Rechtfertigen betriebliche, persönliche oder gesundheitliche Gründe Ihre Altersteilzeit?
Die Rechtsprechung akzeptiert, dass Unterhalt durch die Vereinbarung von Altersteilzeit oder eine Vorruhestandsregelung reduziert wird, wenn Sie sich als Unterhaltsschuldner auf betriebliche, persönliche oder gesundheitliche Gründe berufen. Anzuerkennen wären also
- gesundheitliche Beeinträchtigungen, durch die Sie Ihren bisherigen Beruf nicht mehr wie gewohnt ausüben können,
- ein Sozialplan aufgrund geplanter Betriebsänderung
- oder eine drohende betriebsbedingte Kündigung durch den Arbeitgeber.
Maßgeblich kommt es als darauf an, ob Sie sich als Arbeitnehmer und Unterhaltsschuldner in einer besonderen Zwangslage befunden haben und hinreichend nachvollziehbaren Anlass hatten, Altersteilzeit in Anspruch zu nehmen.

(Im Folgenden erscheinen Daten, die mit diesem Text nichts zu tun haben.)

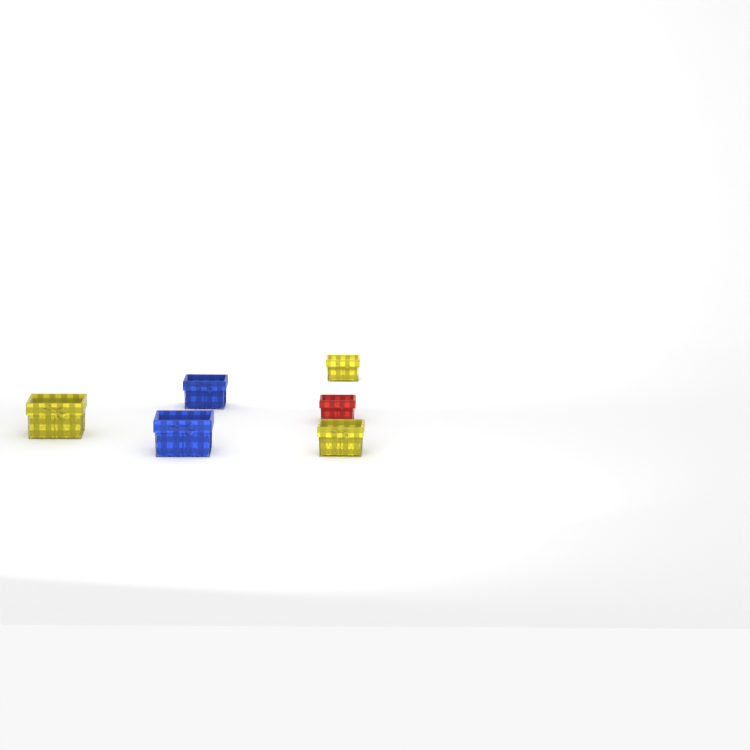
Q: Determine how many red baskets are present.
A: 1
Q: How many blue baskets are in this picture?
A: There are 2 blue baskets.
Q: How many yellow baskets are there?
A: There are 3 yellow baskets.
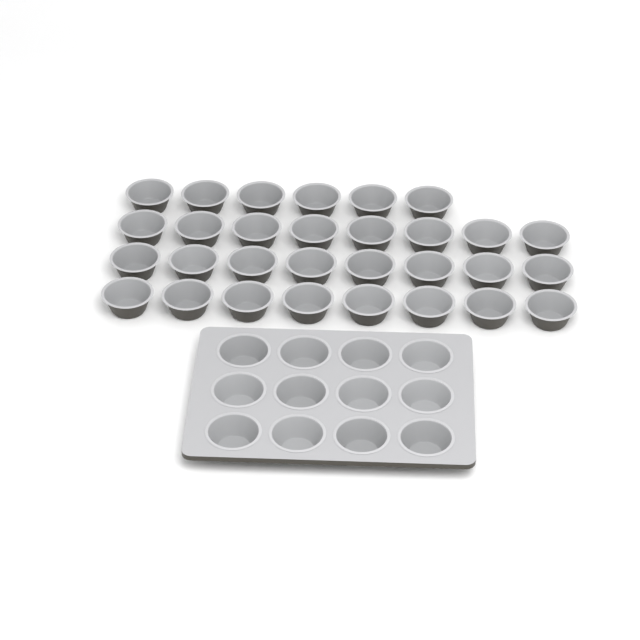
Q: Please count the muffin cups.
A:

Bei einer Gesamtabwägung aller Umstände muss die damit verbundene Reduzierung des Einkommens auch gegenüber dem Unterhaltsgläubiger als angemessen erscheinen. Dabei ist zu berücksichtigen, dass der Bedarf des Unterhaltsgläubigers möglicherweise durch eigene Einkünfte gewährleistet oder der durch Ihre Einkommensminderung reduzierte Unterhaltsanspruch immer noch auf einem hohen Niveau sichergestellt ist.
Ein Ansatzpunkt kann auch dann bestehen, dass die Altersteilzeit auf der gemeinsamen Lebensplanung während Ihrer Ehe beruhte und sich der Ehepartner als Unterhaltsgläubiger mit Ihrer Entscheidung, Altersteilzeit zu nehmen, gleichfalls in die Verantwortung nehmen lassen muss. Insoweit kommt es immer auf die Umstände im Einzelfall an. Pauschale Antworten gibt es nicht.
Vorab Unterhaltspflicht und -höhe anwaltlich prüfen lassen
Tragen Sie sich mit dem Gedanken, in Altersteilzeit zu gehen oder eine Vorruhestandsregelung in Anspruch zu nehmen, sollten Sie genau prüfen, welche Auswirkungen diese Entscheidung auf Ihre Unterhaltspflicht hat. Soweit Sie dafür keine sachlich rechtfertigenden Gründe haben, bleibt Ihre Unterhaltspflicht bestehen, auch wenn Ihnen dadurch erheblich weniger Liquidität zur Verfügung steht. Sie müssen dann mit dem Geld auskommen, das Ihnen nach Zahlung des Unterhalts noch zum Leben verbleibt.
Praxisbeispiel
Wenn weniger Geld als der Selbstbehalt übrig bleibt
Das Oberlandesgericht Saarbrücken (Urteil vom 18.10.2006, Az. 2 UW 7/06) hatte einen Fall zu entscheiden, bei dem der Unterhaltsschuldner vor Beginn der Altersteilzeit 2.800 EUR netto monatlich verdiente. Er vereinbarte mit dem Arbeitgeber Altersteilzeit und bezog nur noch 1.430 EUR Arbeitslosengeld und Altersrente. Trotz dieser Einkommensminderung verurteilte das Gericht den Unterhaltsschuldner, an die getrennt lebende Ehefrau monatlich 991 EUR zu zahlen. Dem Unterhaltsschuldner verblieben zum Leben noch 439 EUR. Das Gericht verwies den Unterhaltsschuldner darauf, dass er die erhöhte und unterhaltsrechtlich begründete Leistungsfähigkeit im Interesse des Unterhaltsgläubigers aufrechterhalten müsse. Da er sich nicht auf sachlich veranlasste Gründe berufen konnte, wurde ihm für die Unterhaltsberechnung ein theoretisch erzielbares fiktives Einkommen angerechnet, das sich an dem vor Beginn der Altersteilzeit erzielten Nettoeinkommen orientierte.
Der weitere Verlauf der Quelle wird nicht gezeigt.